Investigation of the role of human fibroblasts in the skeletal muscle differentiation process.
(a) Relative gene expression levels for genes encoding the production of ECM proteins for nHDFs cultured on the different sample types at D3. The investigated genes encoded the expression of fibronectin (FN), collagen type 1, alpha 1 (COL1A1), collagen type 1, alpha 2 (COL1A2) and collagen type 6, alpha 1 (COL6A1). No significant differences were found between the different sample types; (b-h) cytokine concentration measured in the surnatant at D3. The levels of interleukin 4 (IL-4), interleukin 5 (IL-5) and granulocyte colony stimulating factor (G-CSF) were not affected by topography, nor by BNNT-mediated stimulation, while the levels of interleukin 1b (IL-1b), interleukin 6 (IL-6), interleukin 8 (IL-8) and tumor necrosis factor-alpha (TNF-A) were affected by topography, but not by BNNT-mediated stimulation. Samples and control were run in triplicate. ** = p<0.01.
Figure 10.
Evaluation of skeletal muscle differentiation for the different samples at D7.
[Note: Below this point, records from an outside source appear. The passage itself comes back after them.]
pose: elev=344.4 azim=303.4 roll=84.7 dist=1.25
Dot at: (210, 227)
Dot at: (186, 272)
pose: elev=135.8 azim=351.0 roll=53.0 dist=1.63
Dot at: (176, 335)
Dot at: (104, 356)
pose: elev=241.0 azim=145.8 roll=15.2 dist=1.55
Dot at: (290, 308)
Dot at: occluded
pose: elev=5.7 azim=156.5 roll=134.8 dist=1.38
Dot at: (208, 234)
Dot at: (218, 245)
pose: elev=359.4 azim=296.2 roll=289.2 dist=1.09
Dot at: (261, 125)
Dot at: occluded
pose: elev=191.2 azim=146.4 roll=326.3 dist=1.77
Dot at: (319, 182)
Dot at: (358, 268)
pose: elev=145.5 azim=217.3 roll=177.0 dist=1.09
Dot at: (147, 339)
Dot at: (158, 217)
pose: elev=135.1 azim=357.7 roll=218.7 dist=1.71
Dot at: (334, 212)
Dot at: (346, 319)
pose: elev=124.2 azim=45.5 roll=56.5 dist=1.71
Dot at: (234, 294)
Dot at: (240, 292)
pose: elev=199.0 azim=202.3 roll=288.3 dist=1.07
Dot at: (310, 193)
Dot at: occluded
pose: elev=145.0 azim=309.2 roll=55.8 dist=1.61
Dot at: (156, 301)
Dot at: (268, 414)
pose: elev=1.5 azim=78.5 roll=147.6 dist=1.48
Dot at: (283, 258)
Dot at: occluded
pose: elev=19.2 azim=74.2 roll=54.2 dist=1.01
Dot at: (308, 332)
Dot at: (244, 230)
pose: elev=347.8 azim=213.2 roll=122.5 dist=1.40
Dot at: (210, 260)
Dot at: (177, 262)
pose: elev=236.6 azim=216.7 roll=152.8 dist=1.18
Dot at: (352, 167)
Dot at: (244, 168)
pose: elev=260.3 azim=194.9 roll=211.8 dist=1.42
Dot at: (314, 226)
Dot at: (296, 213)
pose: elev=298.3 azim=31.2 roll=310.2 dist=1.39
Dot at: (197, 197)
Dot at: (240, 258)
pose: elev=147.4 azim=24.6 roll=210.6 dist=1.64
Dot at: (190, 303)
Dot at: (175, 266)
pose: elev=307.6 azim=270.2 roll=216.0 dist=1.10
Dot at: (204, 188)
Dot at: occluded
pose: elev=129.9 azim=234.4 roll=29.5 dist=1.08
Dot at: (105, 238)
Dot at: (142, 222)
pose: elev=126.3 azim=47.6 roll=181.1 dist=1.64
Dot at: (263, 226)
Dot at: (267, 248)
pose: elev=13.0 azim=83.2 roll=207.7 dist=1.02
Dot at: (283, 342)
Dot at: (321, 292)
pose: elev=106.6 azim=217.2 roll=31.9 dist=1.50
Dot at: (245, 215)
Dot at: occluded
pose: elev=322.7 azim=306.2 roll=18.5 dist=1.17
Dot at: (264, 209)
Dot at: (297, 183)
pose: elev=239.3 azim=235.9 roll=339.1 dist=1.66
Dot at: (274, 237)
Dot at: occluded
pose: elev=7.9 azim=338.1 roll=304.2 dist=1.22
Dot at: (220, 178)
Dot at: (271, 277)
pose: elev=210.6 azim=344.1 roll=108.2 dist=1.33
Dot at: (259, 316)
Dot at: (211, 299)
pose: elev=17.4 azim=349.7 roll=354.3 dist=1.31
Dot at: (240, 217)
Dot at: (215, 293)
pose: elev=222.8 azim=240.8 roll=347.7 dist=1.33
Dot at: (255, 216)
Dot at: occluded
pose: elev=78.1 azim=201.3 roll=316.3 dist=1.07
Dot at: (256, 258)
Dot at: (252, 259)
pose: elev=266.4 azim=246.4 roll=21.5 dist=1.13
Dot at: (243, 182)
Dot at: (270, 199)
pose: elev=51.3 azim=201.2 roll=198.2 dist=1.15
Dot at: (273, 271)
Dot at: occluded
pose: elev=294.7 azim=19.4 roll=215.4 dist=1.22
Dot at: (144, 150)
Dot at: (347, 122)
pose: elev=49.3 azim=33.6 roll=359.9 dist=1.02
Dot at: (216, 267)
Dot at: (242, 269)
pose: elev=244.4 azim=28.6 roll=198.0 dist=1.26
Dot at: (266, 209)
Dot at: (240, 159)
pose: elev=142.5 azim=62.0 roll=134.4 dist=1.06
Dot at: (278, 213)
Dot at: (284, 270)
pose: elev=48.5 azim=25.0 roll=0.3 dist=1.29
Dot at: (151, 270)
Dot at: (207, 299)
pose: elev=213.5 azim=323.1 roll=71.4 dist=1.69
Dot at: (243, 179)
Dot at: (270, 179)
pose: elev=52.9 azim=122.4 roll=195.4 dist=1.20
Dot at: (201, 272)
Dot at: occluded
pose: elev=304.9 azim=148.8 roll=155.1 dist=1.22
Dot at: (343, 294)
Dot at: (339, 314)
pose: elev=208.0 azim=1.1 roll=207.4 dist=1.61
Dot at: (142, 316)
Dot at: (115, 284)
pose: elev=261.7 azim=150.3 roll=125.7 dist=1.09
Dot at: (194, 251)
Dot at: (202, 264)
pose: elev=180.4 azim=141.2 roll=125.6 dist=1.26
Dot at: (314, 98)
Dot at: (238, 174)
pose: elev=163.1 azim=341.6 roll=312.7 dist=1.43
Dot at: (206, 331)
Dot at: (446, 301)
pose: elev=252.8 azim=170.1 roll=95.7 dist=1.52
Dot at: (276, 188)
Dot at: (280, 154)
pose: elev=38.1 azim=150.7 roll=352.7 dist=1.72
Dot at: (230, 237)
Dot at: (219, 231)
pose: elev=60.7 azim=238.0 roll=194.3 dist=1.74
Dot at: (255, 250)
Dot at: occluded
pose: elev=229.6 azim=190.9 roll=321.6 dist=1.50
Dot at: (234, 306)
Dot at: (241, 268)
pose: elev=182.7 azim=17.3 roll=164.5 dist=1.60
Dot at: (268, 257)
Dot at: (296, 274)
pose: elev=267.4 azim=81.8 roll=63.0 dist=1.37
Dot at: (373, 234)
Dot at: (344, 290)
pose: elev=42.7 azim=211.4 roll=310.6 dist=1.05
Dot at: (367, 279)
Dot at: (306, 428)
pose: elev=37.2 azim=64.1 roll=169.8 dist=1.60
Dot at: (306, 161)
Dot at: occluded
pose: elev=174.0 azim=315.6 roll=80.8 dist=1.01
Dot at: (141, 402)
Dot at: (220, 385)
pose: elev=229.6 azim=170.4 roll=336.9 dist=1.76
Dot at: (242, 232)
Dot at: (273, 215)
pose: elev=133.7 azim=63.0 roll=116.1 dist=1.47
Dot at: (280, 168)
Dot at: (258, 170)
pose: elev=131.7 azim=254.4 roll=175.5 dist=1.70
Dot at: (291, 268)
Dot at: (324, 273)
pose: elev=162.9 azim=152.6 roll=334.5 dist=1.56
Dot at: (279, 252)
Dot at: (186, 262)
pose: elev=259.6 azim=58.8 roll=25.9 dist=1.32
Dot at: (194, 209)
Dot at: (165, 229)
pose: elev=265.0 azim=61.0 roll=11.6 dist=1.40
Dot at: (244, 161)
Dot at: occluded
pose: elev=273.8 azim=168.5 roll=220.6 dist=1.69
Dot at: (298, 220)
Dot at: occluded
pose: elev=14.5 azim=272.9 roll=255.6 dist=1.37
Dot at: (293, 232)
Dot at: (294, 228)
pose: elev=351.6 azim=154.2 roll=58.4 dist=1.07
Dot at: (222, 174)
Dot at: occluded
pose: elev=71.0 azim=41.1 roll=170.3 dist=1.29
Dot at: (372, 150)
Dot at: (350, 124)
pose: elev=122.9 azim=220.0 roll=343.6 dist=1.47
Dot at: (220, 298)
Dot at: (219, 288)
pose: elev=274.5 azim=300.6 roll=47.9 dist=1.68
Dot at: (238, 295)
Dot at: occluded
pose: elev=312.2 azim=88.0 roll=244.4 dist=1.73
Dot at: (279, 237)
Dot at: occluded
(a) Relative gene expression levels for ten genes important for skeletal muscle differentiation, compared between the different experimental groups (F, F+BNNT+US, μG and μG+BNNT+US). mRNA analyses were run in quadruplicate; (b) confocal fluorescence images of myotubes on the different samples: myosin heavy chain is shown in red, α-actinin is shown in green, nuclei are shown in blue. Scale bar = 100 μm. * = p<0.05, ** = p<0.01.
Figure 11.
Intracellular (340 nm)/extracellular (380 nm) [Ca2+] ratio signals recorded in ROI corresponding to single myotubes.
The different experimental conditions were tested: F (a), F+BNNT+US (b), μG (c) and μG+BNNT+US (d). As control, the signal corresponding to a single undifferentiated C2C12 cell was also acquired (e). Red arrows show peaks of spontaneous intracellular [Ca2+] entry, dashed arrows indicate the time points corresponding to the addition of 2 mM caffeine and 100 μM ACh in the chamber. (f) Quantitative analysis of calcium-related spontaneous peaks, in terms of total number and amplitude. At least 5 (10 min-long) signal tracks and a minimum of 25 peaks were analyzed for each sample type.